After struggling with anxiety and depression for years and countless sessions of counselling, I'm wondering if I could have adult ADD. I have been reading a lot of articles and posts and it's like I wrote them about myself. Thinking about my childhood I struggled from an early age with extreme shyness and separation anxiety when I went to school. I had a problem with eating at primary school which stemmed from having to lay the tables and clear away, but told to hurry. This resulted in me being unable to eat due to tightness in my throat as we were told we must finish everything on our plates, I ended up vomiting.

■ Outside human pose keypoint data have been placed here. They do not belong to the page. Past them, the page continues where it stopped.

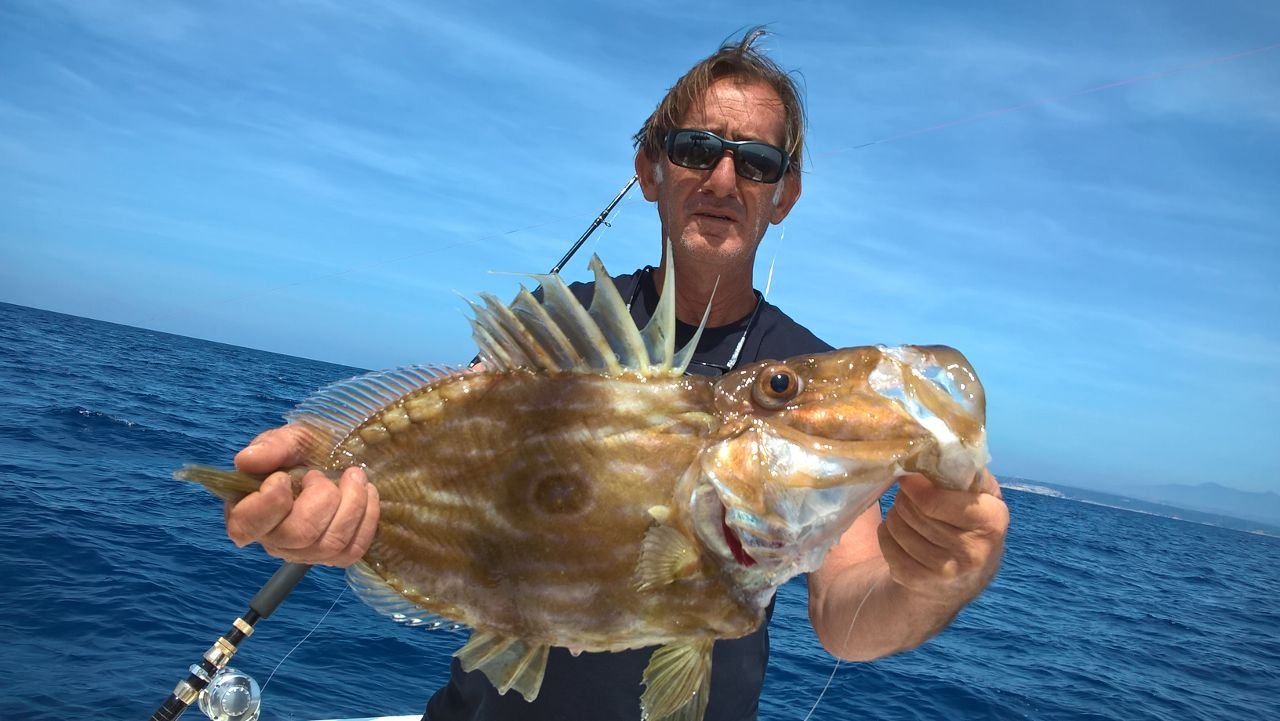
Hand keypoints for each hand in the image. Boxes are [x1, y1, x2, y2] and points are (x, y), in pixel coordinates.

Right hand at [225, 425, 378, 565]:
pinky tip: (367, 494)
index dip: (270, 501)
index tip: (285, 476)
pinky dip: (367, 518)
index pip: (246, 526)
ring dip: (351, 504)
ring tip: (354, 476)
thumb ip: (271, 447)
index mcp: (248, 512)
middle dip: (323, 497)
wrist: (341, 457)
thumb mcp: (291, 439)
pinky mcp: (334, 557)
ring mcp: (305, 553)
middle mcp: (274, 540)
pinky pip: (352, 550)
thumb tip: (246, 460)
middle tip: (323, 475)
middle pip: (298, 535)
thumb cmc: (308, 451)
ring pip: (330, 544)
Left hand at [878, 469, 1007, 603]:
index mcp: (992, 521)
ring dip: (897, 513)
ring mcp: (945, 572)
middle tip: (911, 494)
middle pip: (913, 510)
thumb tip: (930, 447)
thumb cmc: (970, 522)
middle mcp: (973, 552)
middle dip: (907, 497)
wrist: (962, 579)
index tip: (911, 476)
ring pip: (897, 525)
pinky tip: (902, 534)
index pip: (935, 500)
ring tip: (909, 513)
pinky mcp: (918, 582)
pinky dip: (887, 533)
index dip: (917, 485)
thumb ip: (965, 471)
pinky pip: (887, 543)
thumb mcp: (981, 495)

I always felt "different" and even asked my aunt if I'd been adopted.
Learning was hard and I seemed to take double the time than others in my class for things to "sink in"
Work was worse as I could never stick to one task to completion, instead trying to juggle three or four things and not finishing anything until I'd become so stressed I couldn't cope. I was even given a disciplinary for not meeting targets.
I've never been able to cope with loss, whether through bereavement or the end of a relationship. My father died suddenly when I was 12 and from then on I craved attention from any man I met, but never had a meaningful relationship until I was in my mid-thirties. I met a lovely man and we had a daughter but he died of cancer 13 years ago. I've been on my own ever since and long for love but don't trust myself to risk a relationship. I have brain fog, feel I'm not really here and sometimes "zone out" while talking to people. I'm also seeing a neurologist who has diagnosed hereditary cerebellar ataxia but genetic tests have not identified which type. I have hypothyroidism and take levothyroxine.
I feel a mess, physically and mentally. I don't know what to do.